Being Mr Wickham, Belgrade Theatre, Coventry, Sep 30-Oct 2.

By Barbara Goulden The Regency period has ended, Queen Victoria is on the throne and it's 30 years since Jane Austen's classic novel Pride and Prejudice ends with Elizabeth Bennet finally overlooking the awkward arrogance of the fabulously wealthy Mr Darcy. But what happens next? Well in true Married At First Sight style, nobody would have expected Elizabeth's giddy youngest sister Lydia to still be the wife of that red-coated rascal George Wickham. Nobody that is except the actor Adrian Lukis, who played Wickham in the BBC adaptation of the novel, and has speculated with playwright Catherine Curzon on the three decades that follow. Sitting in his smoking jacket on stage at The Belgrade, Wickham is taking solace in a jug of "claret" after being locked out of the bedroom by Lydia. They've just returned from a ball where it seems he danced a little too closely with another lady. This has led to a chamber pot being hurled against the wall. Only those accustomed to great wealth can afford high morals, reasons George, on the eve of his 60th birthday. After battles like Waterloo, the rest of us just have to find a way to survive. And above all, not become boring. The poet Byron is his idol. Adrian Lukis chose The Belgrade for his first post-Covid outing as part of his one-man, ten-stop national tour. Before attending this performance, I thought I could already predict all the answers he would give for Wickham's behaviour; his excuses; his self-pity; his flirtations and debts as a soldier in Wellington's army.
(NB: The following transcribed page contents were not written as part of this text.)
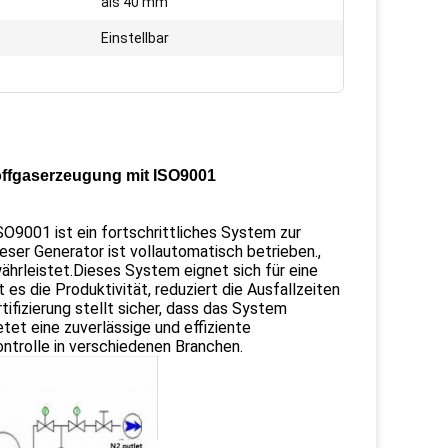
als 40 mm
Einstellbar
offgaserzeugung mit ISO9001
9001 ist ein fortschrittliches System zur
er Generator ist vollautomatisch betrieben.,
ährleistet.Dieses System eignet sich für eine
s die Produktivität, reduziert die Ausfallzeiten
ifizierung stellt sicher, dass das System
tet eine zuverlässige und effiziente
ontrolle in verschiedenen Branchen.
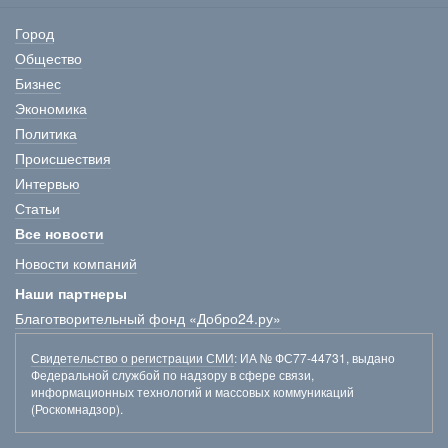
Город
Общество
Бизнес
Экономика
Политика
Происшествия
Интервью
Статьи
Все новости
Новости компаний
Наши партнеры
Благотворительный фонд «Добро24.ру»
Свидетельство о регистрации СМИ
: ИА № ФС77-44731, выдано
Федеральной службой по надзору в сфере связи,
информационных технологий и массовых коммуникаций
(Роскомнадзор).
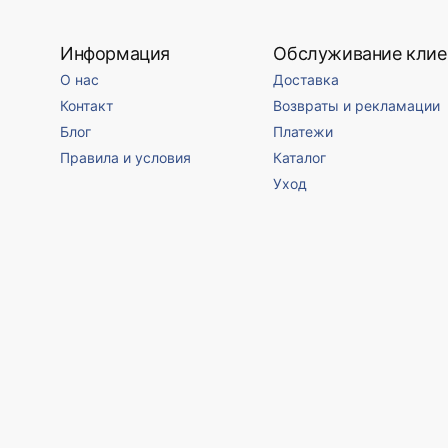
Информация
Обслуживание клие
О нас
Доставка
Контакт
Возвраты и рекламации
Блог
Платежи
Правила и условия
Каталог
Уход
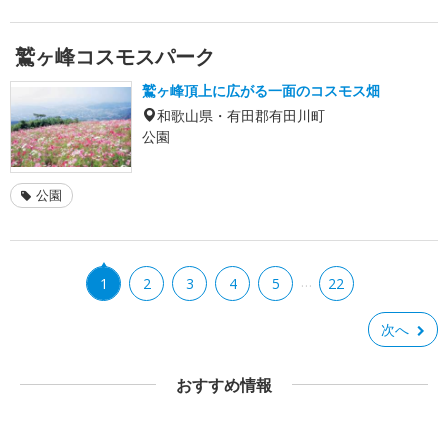
鷲ヶ峰コスモスパーク
鷲ヶ峰頂上に広がる一面のコスモス畑
和歌山県・有田郡有田川町
公園
公園
…
1
2
3
4
5
22
次へ
おすすめ情報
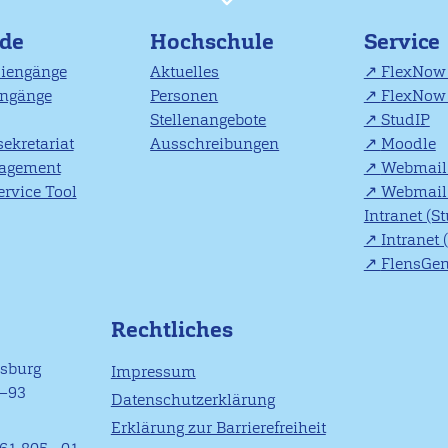
nde
Hochschule
Service
diengänge
Aktuelles
FlexNow 
engänge
Personen
FlexNow 
Stellenangebote
StudIP
ekretariat
Ausschreibungen
Moodle
agement
Webmail 
rvice Tool
Webmail 
Intranet (S
Intranet 
FlensGe
Rechtliches
nsburg
Impressum
1–93
Datenschutzerklärung
Erklärung zur Barrierefreiheit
Instead, we see his self-mocking love of life despite the cards not being dealt in his favour. After all, he and Darcy are brought up almost like brothers. But while Darcy is educated at Eton, Wickham is sent to an abusive boarding school on Dartmoor....not that it's any excuse for trying to run away with Darcy's sister Georgiana. Still in the chamber outside his locked bedroom door, Wickham pours yet another glass of claret before receiving a summons to come inside. We've been with him for little more than an hour as he poses the question: "How can any story survive without rascals?" An unexpectedly fascinating evening in the theatre.